Mobile Homes were built in 1976 or earlier.

After June 15th, 1976, HUD (U.S. Department of Housing and Urban Development) required that all “mobile homes” meet new safer construction installation and quality guidelines for all homes built in a factory. Mobile Homes may be located within a mobile home park or on an owner’s property if permitted by local building codes and zoning ordinances. These homes usually have steel I-beams which run along the underside of these homes, and rest on top of concrete or wood blocks, metal stands, or concrete foundations.

Without the HUD approval, mobile homes built prior to June of 1976 are much more challenging to finance today as FHA, VA, and other governmental agencies and lenders do not usually lend on these types of properties. Due to the lack of readily available financing options, some mobile home parks own many of these mobile homes “free and clear” as rental units. In other cases, mobile home owners may structure seller financing options for prospective buyers of these mobile homes.

Manufactured Homes are built to the Manufactured Home Construction and Safety Standards (HUD Code).

And they display a red certification label on the exterior of each section which is transportable. These homes are built at a manufacturing plant. As a result of having met the more stringent construction guidelines set forth by HUD, these homes are eligible for FHA (Federal Housing Administration), VA (Veterans Administration), and even Rural Housing Services (RHS) under the Department of Agriculture.

Modular Homes are built and designed to meet the same state, local, or regional building codes as site-built homes.

Modular Homes are the fastest growing segment of the U.S. home building industry today. The costs to build these Modular Homes may be just one-half the costs as compared to the standard on-site constructed home, due to the efficiency of the building process at a manufacturing plant.

Valuation Methods for Mobile or Manufactured Home Parks

The Income Comparison Approach is the best method to use. A prospective buyer may calculate the income generated by the pad rents based upon current occupancy rates first. Then, subtract the operating expenses to establish the Net Operating Income (NOI). The NOI, in turn, is divided by some acceptable capitalization (CAP) rate to better calculate the value based upon current income.

Many of the parks that are selling today have cap rates in the 7% to 12% range.

Average operating expenses for a mobile home park are usually around 35-40% of the gross income as compared to apartments, which can be in the 50-60% expense range.
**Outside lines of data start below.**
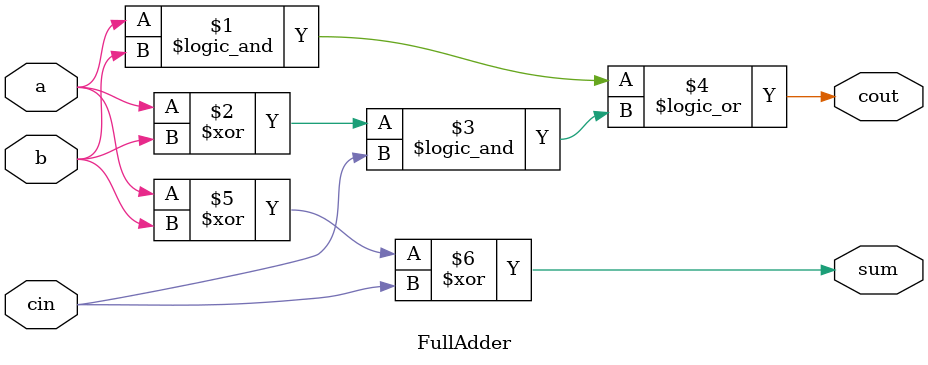
<source format=v>
module FullAdder
(
	input a,
	input b,
	input cin,
	output cout,
	output sum
);

//assign {cout, sum} = a + b + cin;
assign cout = (a && b) || ((a ^ b) && cin);
assign sum = (a ^ b ^ cin);

endmodule




</source>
Mobile home parks also have a much lower turnover ratio as compared to apartments. When people are ready to move, they will just resell the home in the park, and the park owner will have a new homeowner. The biggest reason for the low home turnover is that it costs so much to break down, move, and set up a home.
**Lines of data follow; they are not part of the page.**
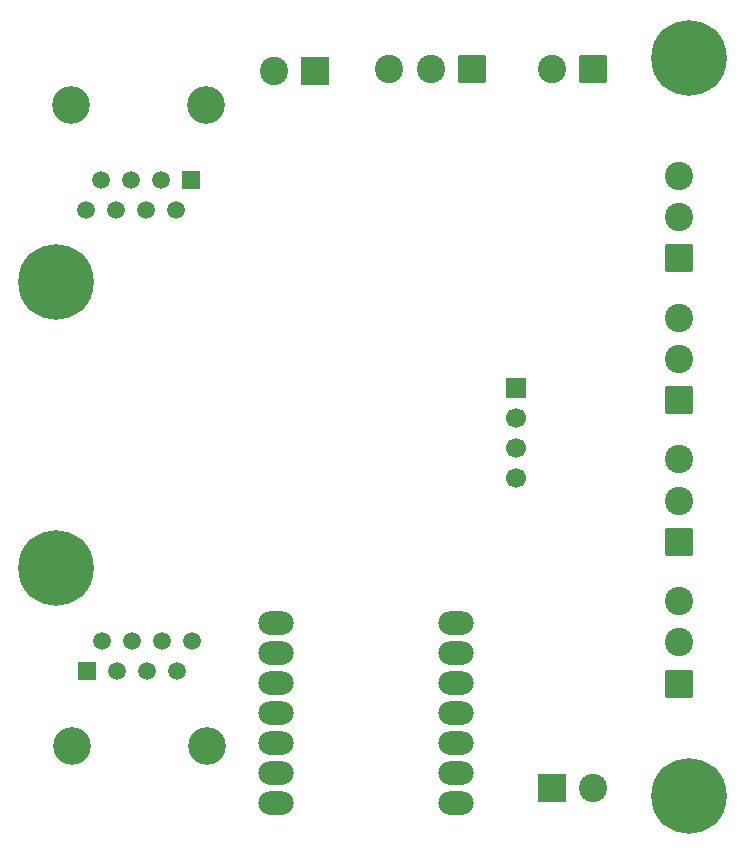
<source format=gbr>
%TF.GenerationSoftware,KiCad,Pcbnew,9.0.1*%
%TF.CreationDate,2025-04-25T16:38:00-04:00*%
%TF.ProjectId,pcb,7063622e-6b69-4636-9164-5f7063625858,1.0*%
%TF.SameCoordinates,Original*%
%TF.FileFunction,Soldermask,Bot*%
%TF.FilePolarity,Negative*%
%FSLAX46Y46*%
G04 Gerber Fmt 4.6, Leading zero omitted, Abs format (unit mm)*
G04 Created by KiCad (PCBNEW 9.0.1) date 2025-04-25 16:38:00*
%MOMM*%
%LPD*%
G01*
G04 APERTURE LIST*
G04 Aperture macros list*
%AMRoundRect*
0 Rectangle with rounded corners*
0 $1 Rounding radius*
0 $2 $3 $4 $5 $6 $7 $8 $9 X,Y pos of 4 corners*
0 Add a 4 corners polygon primitive as box body*
4,1,4,$2,$3,$4,$5,$6,$7,$8,$9,$2,$3,0*
0 Add four circle primitives for the rounded corners*
1,1,$1+$1,$2,$3*
1,1,$1+$1,$4,$5*
1,1,$1+$1,$6,$7*
1,1,$1+$1,$8,$9*
0 Add four rect primitives between the rounded corners*
20,1,$1+$1,$2,$3,$4,$5,0*
20,1,$1+$1,$4,$5,$6,$7,0*
20,1,$1+$1,$6,$7,$8,$9,0*
20,1,$1+$1,$8,$9,$2,$3,0*%
G04 Aperture macros list end*
%ADD10C,2.400000*%
%ADD11RoundRect,0.250001X0.949999X-0.949999X0.949999X0.949999X-0.949999X0.949999X-0.949999X-0.949999X0*%
%ADD12C,6.400000*%
%ADD13C,1.500000*%
%ADD14R,1.500000X1.500000*%
%ADD15C,3.200000*%
%ADD16R,1.700000X1.700000*%
%ADD17C,1.700000*%
%ADD18RoundRect,0.250001X0.949999X0.949999X-0.949999X0.949999X-0.949999X-0.949999X0.949999X-0.949999X0*%
%ADD19O,3.000000X2.000000*%
%ADD20R,2.400000X2.400000*%
G04 APERTURE END LIST*
D10*
%TO.C,J7*%
X136250000Y-113500000D03*
X136250000Y-117000000D03*
D11*
X136250000Y-120500000D03*
%TD*%
%TO.C,J2*%
X136250000Y-132500000D03*
D10*
X136250000Y-129000000D03*
X136250000Y-125500000D03*
%TD*%
D12*
%TO.C,H1*%
X137175000Y-79500000D03*
%TD*%
%TO.C,H2*%
X137174996Y-142000000D03*
%TD*%
D13*
%TO.C,J4*%
X86067500Y-92390000D03*
X87337500Y-89850000D03*
X88607500Y-92390000D03*
X89877500Y-89850000D03*
X91147500Y-92390000D03*
X92417500Y-89850000D03*
X93687500Y-92390000D03*
D14*
X94957500Y-89850000D03*
D15*
X84797500Y-83500000D03*
X96227500Y-83500000D03*
%TD*%
D16*
%TO.C,J11*%
X122525000Y-107450000D03*
D17*
X122525000Y-109990000D03*
X122525000Y-112530000D03*
X122525000Y-115070000D03*
%TD*%
D18*
%TO.C,J10*%
X118750000Y-80500000D03*
D10*
X115250000Y-80500000D03*
X111750000Y-80500000D03*
%TD*%
D11*
%TO.C,J9*%
X136250000Y-96500000D03*
D10*
X136250000Y-93000000D03*
X136250000Y-89500000D03*
%TD*%
D11*
%TO.C,J8*%
X136250000Y-108500000D03*
D10*
X136250000Y-105000000D03*
X136250000Y-101500000D03*
%TD*%
D18*
%TO.C,J6*%
X129000000Y-80500000D03*
D10*
X125500000Y-80500000D03*
%TD*%
D19*
%TO.C,U8*%
X117415000Y-142620000D03*
X117415000Y-140080000D03*
X117415000Y-137540000D03*
X117415000Y-135000000D03*
X117415000Y-132460000D03*
X117415000Y-129920000D03*
X117415000Y-127380000D03*
X102175000Y-127380000D03*
X102175000Y-129920000D03*
X102175000Y-132460000D03*
X102175000Y-135000000D03*
X102175000Y-137540000D03*
X102175000Y-140080000D03*
X102175000Y-142620000D03*
%TD*%
D15*
%TO.C,J3*%
X84905000Y-137750000D03*
X96335000Y-137750000D03*
D14*
X86175000Y-131400000D03*
D13*
X87445000Y-128860000D03*
X88715000Y-131400000D03*
X89985000Y-128860000D03*
X91255000Y-131400000D03*
X92525000Y-128860000D03*
X93795000Y-131400000D03*
X95065000Y-128860000D03*
%TD*%
D12*
%TO.C,H4*%
X83500000Y-98500000D03*
%TD*%
D20*
%TO.C,J5*%
X125500000Y-141375000D03*
D10*
X129000000Y-141375000D03*
%TD*%
D20*
%TO.C,J1*%
X105500000Y-80617500D03*
D10*
X102000000Y-80617500D03*
%TD*%
D12*
%TO.C,H3*%
X83500000Y-122750000D03*
%TD*%
M02*

</source>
When the park owner raises the monthly rent by $10 to $20 in a mobile home park, it doesn’t make much sense for a tenant to spend several thousand dollars to move their home in order to save $10 or $20 per month.

Another reason for the lower operating expense ratio for mobile home parks is that the park owner is not responsible for painting, cleaning carpets, or appliances. The park owner is usually only responsible for the area up to where the home connects to the utilities and the maintenance of the common areas.

Financing Options

Financing underwriting options to purchase or refinance entire mobile home parks today include some of these guidelines:

  • High owner occupancy rates
  • 70% + LTV 1st mortgage options
  • 10% minimum cash down required from the buyer–15% to 20% + down is preferable
  • Maximum 20% 2nd position seller carryback mortgages.
  • Interest rates in the 4% to 6%+ range, depending upon the quality of the park.

Financing for mobile or manufactured home parks is largely based upon cash flow from the current rent roll combined with the quality of the borrower and the underlying asset.

Historically, newer parks with paved roadways and amenities are far more easily financed (typically 3-Star parks or higher). Additionally, doublewide tenant-owned coaches are also greatly favored over park-owned coaches.

Few real estate investments today generate more net cash flow than mobile home parks. Visit some parks in your region to better see firsthand the quality of these communities.